Квентин покачал головой.
– Я помню и то, как отец сидел в жаркий день под вентилятором, обхватив голову руками, а с его лица капал пот. У него были порезы и ожоги от сварки на руках. И он сидел так, словно у него не осталось сил двигаться. И это была не только физическая усталость. Устали его сознание и его душа.
Он описывал своего отца, а я видела его самого в последние дни.
– Ты никогда раньше не понимал, как много отнимает у него его работа?
– Я понял это только сейчас, когда пытаюсь копировать его. – Квентин потер лоб рукой, и я увидела свежий ожог у самых волос.
– Я сейчас вернусь, – сказала я. Я сбегала в дом и вернулась с баночкой бальзама. – Эта мазь тебе поможет.
Квентин посмотрел на меня, а потом угрюмо рассмеялся.
– Ты считаешь, что этим можно вылечить все что угодно.
– Хотя бы для начала. – Я взяла его ладони в свои и стала втирать в них бальзам. Я делала вид, что изучаю линии на них.
– Ты умеешь читать по руке? И что же ты видишь? – он говорил с сарказмом человека, не верящего в подобные глупости.
Я и сама не верила в хиромантию, но решила воспользоваться возможностью немного подразнить его.
– Я вижу боязнь ответственности, боязнь обязательств, страх, что придется спать с одной-единственной женщиной всю оставшуюся жизнь. Все как обычно.
– Нет. – Его крепкие пальцы обхватили мое запястье. – Это страх умереть, – поправил меня Квентин.
Мне показалось, что на мгновение мое сердце перестало биться. Наконец я смогла произнести:
– Ты можешь сказать мне, почему боишься?
– Мужчины в моей семье умирают молодыми. Так всегда было. Их убивали на войне, они гибли от несчастных случаев… – Квентин замолчал, циничная усмешка искривила его губы. – Вероятно, Рикони притягивают к себе смерть. Мой отец не стал дожидаться своей очереди и утруждать себя размышлениями на этот счет. Должен отдать ему должное, он сам лишил себя жизни.
Я не сводила с него глаз.
– Если бы я поверила… – Я замолчала, пытаясь проглотить комок, застрявший в горле. – Я должна поверить в то, что можно изменить семейные традиции, или судьбу, или просто глупое невезение, или недопонимание. Называй это, как хочешь. Я намерена изменить будущее моей семьи. А ты изменишь свое.

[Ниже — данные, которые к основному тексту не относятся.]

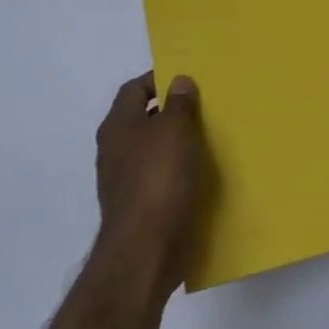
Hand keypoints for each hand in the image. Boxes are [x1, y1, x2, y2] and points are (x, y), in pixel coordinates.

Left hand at [93, 72, 205, 308]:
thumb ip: (178, 103)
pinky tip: (203, 172)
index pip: (135, 89)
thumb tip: (179, 81)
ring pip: (155, 149)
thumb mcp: (175, 130)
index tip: (191, 79)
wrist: (146, 249)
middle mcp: (116, 150)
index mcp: (118, 126)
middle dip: (173, 111)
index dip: (160, 79)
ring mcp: (126, 180)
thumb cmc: (159, 179)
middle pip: (145, 118)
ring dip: (179, 142)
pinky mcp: (142, 206)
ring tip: (212, 136)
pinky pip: (162, 176)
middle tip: (207, 105)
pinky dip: (180, 170)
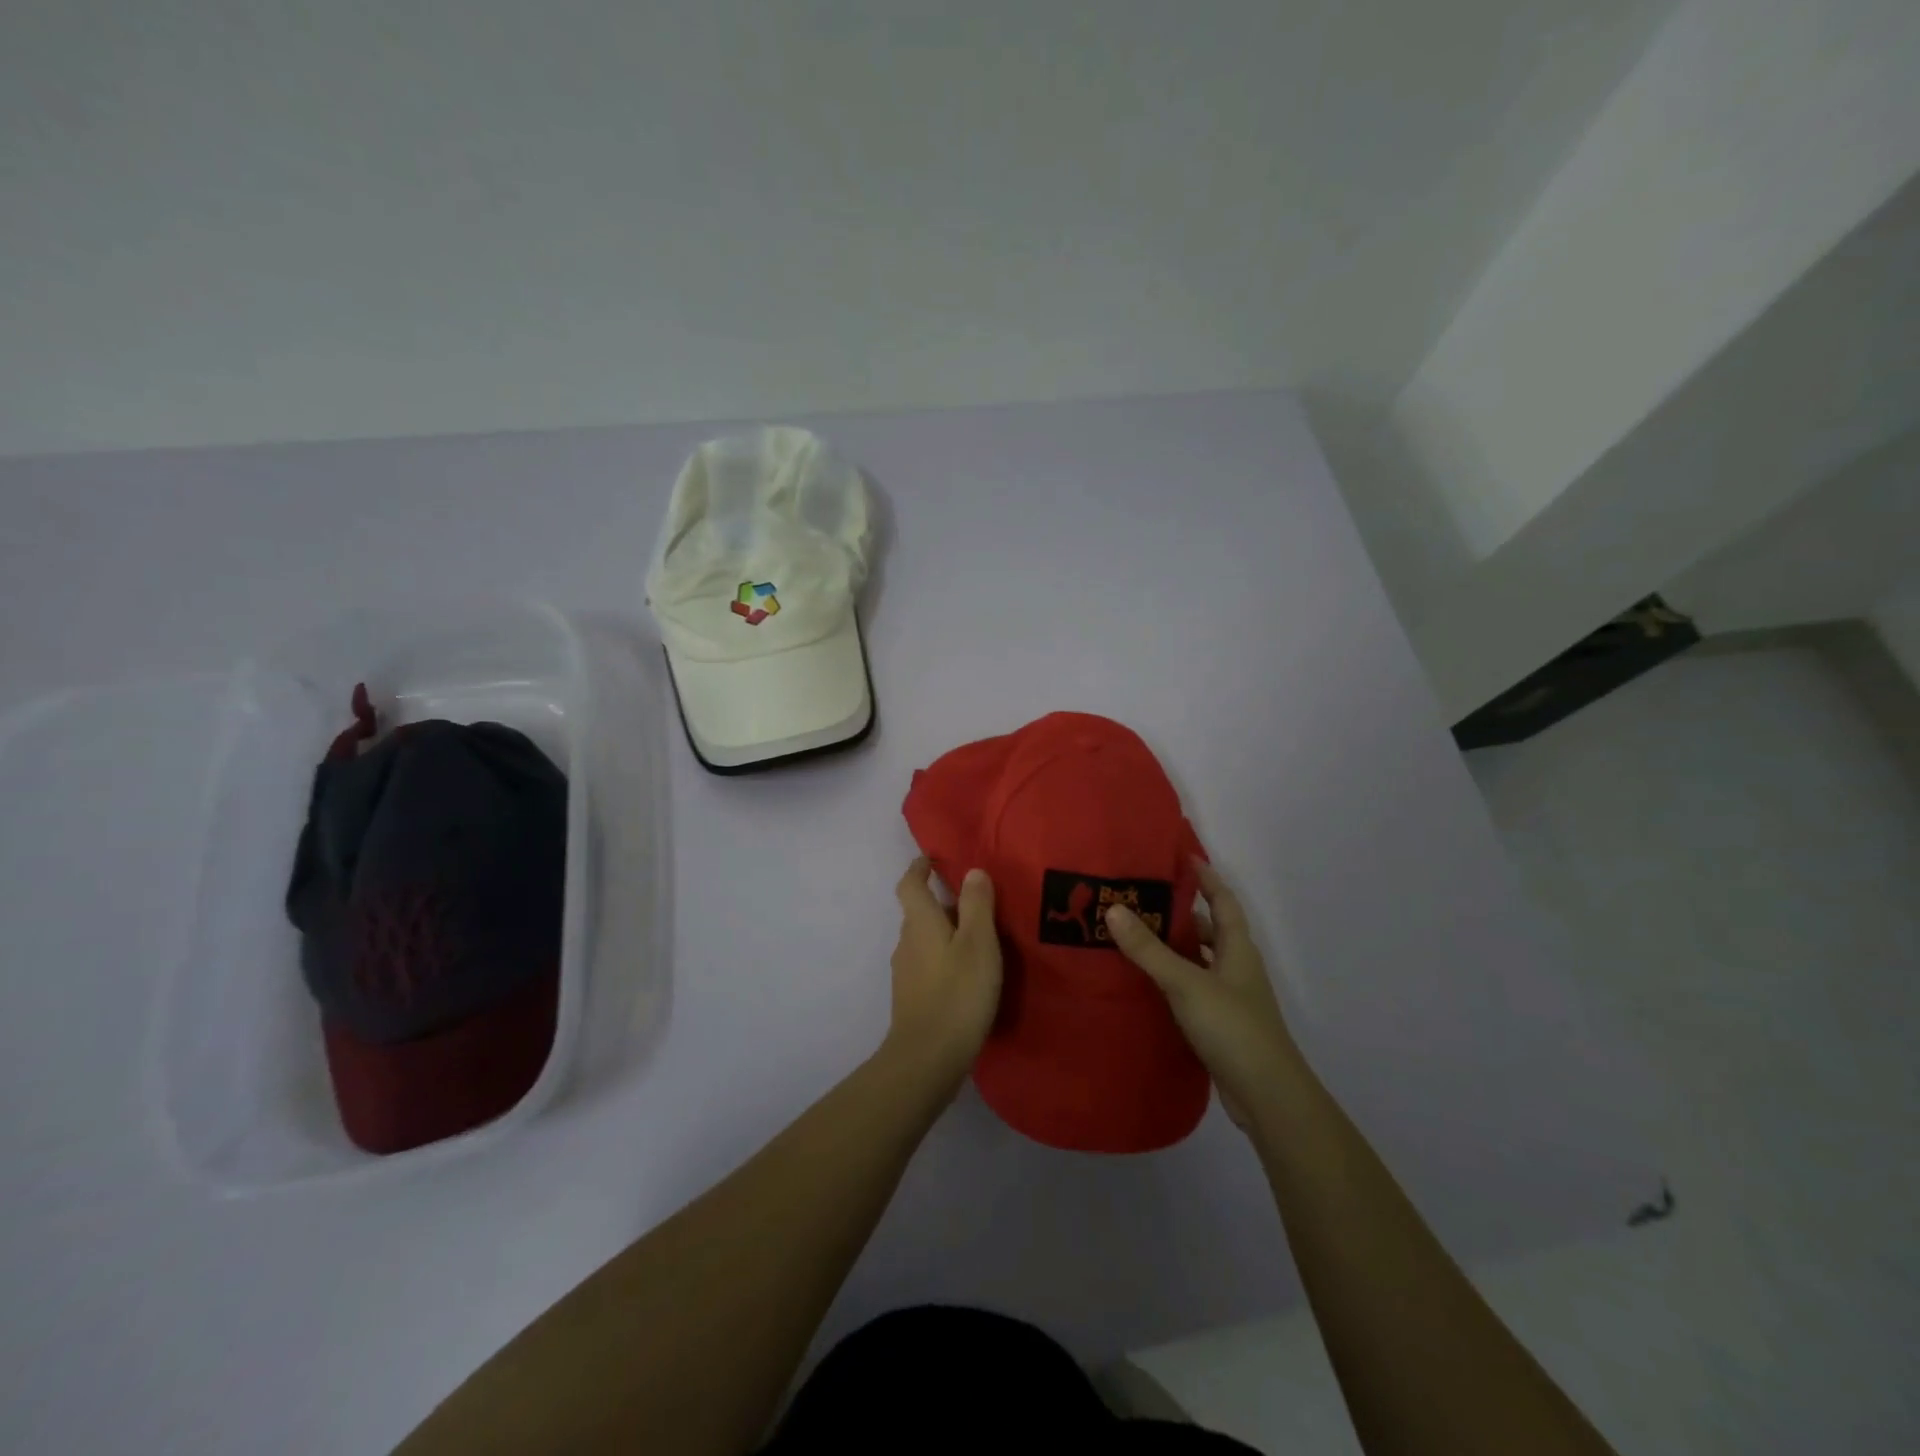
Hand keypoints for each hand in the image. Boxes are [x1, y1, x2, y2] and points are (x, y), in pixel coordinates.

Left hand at [885, 857, 1003, 1098]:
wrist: (928, 1058)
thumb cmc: (958, 993)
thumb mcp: (978, 943)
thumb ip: (977, 905)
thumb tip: (972, 871)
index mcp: (920, 922)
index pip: (910, 884)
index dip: (919, 868)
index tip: (932, 859)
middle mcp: (906, 942)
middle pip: (918, 912)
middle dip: (941, 903)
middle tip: (976, 903)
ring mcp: (906, 972)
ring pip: (924, 940)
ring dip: (945, 933)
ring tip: (978, 940)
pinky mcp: (911, 998)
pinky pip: (927, 964)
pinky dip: (944, 958)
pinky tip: (967, 975)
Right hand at [1105, 860, 1298, 1130]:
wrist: (1267, 1095)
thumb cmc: (1232, 1028)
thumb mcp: (1186, 983)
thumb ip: (1149, 949)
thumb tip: (1113, 909)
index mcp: (1237, 949)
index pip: (1223, 900)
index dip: (1206, 877)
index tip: (1182, 857)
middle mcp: (1236, 967)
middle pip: (1209, 929)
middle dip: (1181, 912)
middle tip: (1140, 898)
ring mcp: (1229, 997)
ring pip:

– Пока я работаю над скульптурой, у меня есть шанс понять, кем был мой отец. Я уничтожаю неудавшееся и начинаю все заново только потому, что до сих пор этого не понял.
– Но ты же можешь так и не найти ответ на вопрос, почему он убил себя.

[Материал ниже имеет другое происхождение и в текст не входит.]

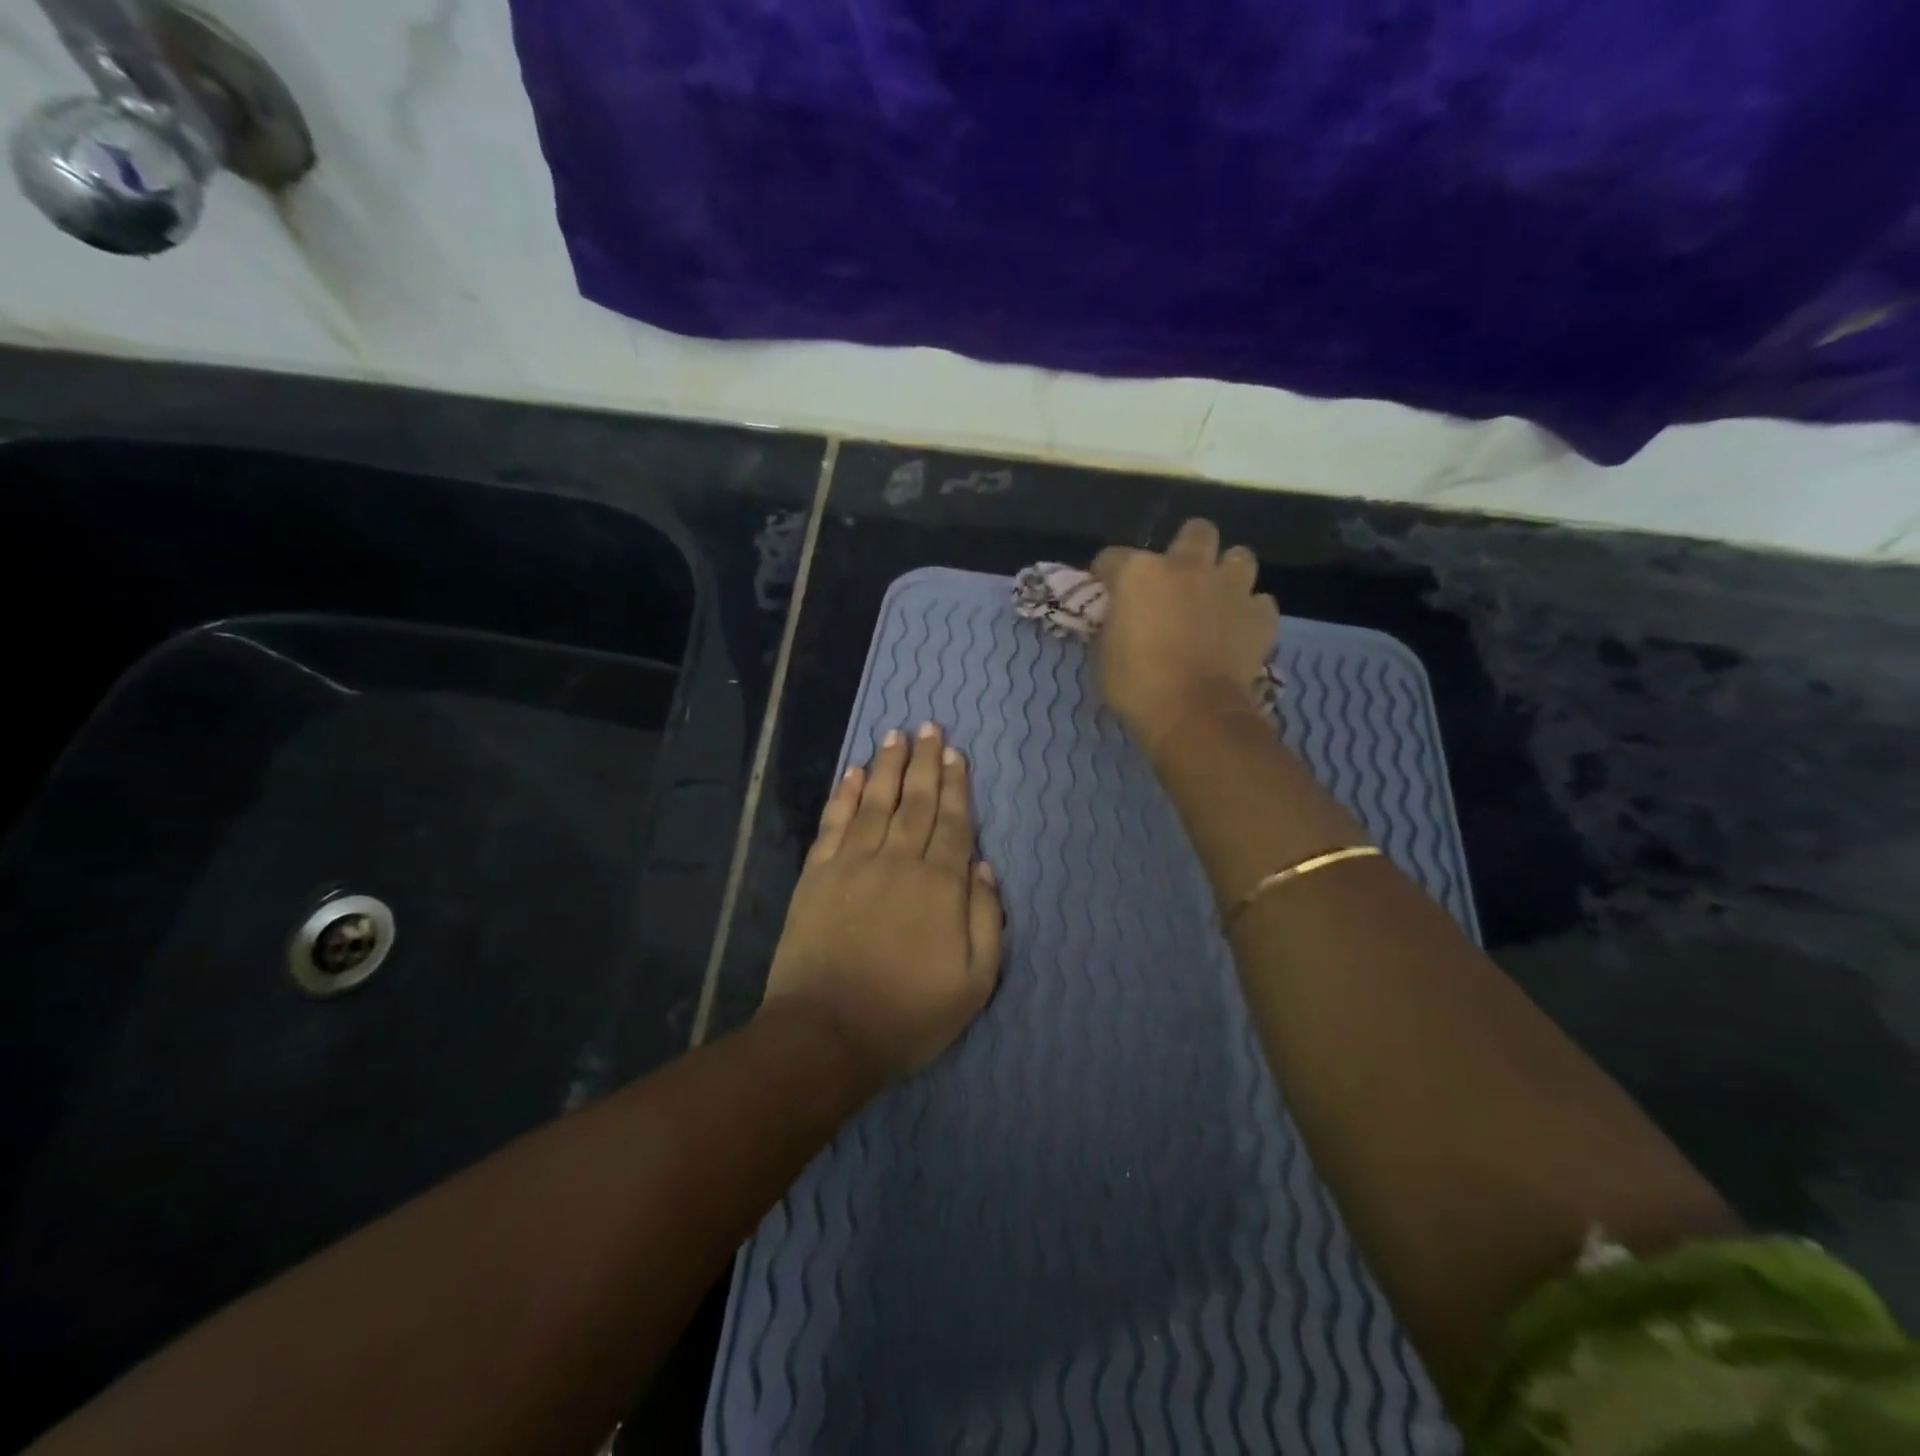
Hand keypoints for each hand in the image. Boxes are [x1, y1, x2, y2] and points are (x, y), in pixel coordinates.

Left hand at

Квентин поднял голову, его глаза обжигали меня.
– Ты не права. – Он замялся. Секрет, который он хранил с восемнадцати лет, еще никому не удавалось вырвать у него. “Урсула заслуживает того, чтобы знать, кто я на самом деле”, – решил Квентин. – Я разбил его сердце. Я убил его.
Я замерла.
– Расскажи, как это случилось.
И слова хлынули потоком. Женщина, дававшая Ричарду Рикони деньги на его творения, а по сути за то, что он спал с ней. Измена, о которой не догадывалась мать Квентина. Неоплаченные счета, борьба за выживание, украденные машины. Разговор с отцом на кладбище, неожиданное признание сына в том, что он потерял веру в своего отца, трагедия Ричарда. Когда Квентин закончил свой рассказ, он сидел, опустив голову. У меня как будто камень упал с души. Я могла понять чувство вины. Я могла помочь ему.
Я взяла его лицо в ладони и заставила посмотреть на меня.
– Послушай меня, Квентин. Я ненавидела себя и оплакивала моего отца. Мне до сих пор больно, когда я думаю о том, что многое уже никогда не смогу сказать ему. Я думаю, что эта боль останется со мной надолго, может быть, навсегда. Когда умерла моя мать, я винила в этом не только отца, но и себя саму. Даже сейчас, хотя прошло уже больше двадцати лет, я иногда смотрю на телефон на стене в кухне и думаю, что мне следовало вызвать доктора. Но я этого не сделала, и с этим мне приходится жить. Я как-то спросила об этом психотерапевта, и она объяснила мне: “Разве кто-нибудь говорил вам, что вы пройдете по жизни, не столкнувшись с вопросами, на которые нет ответа, и ни о чем не жалея? Надо научиться жить с этими вопросами”.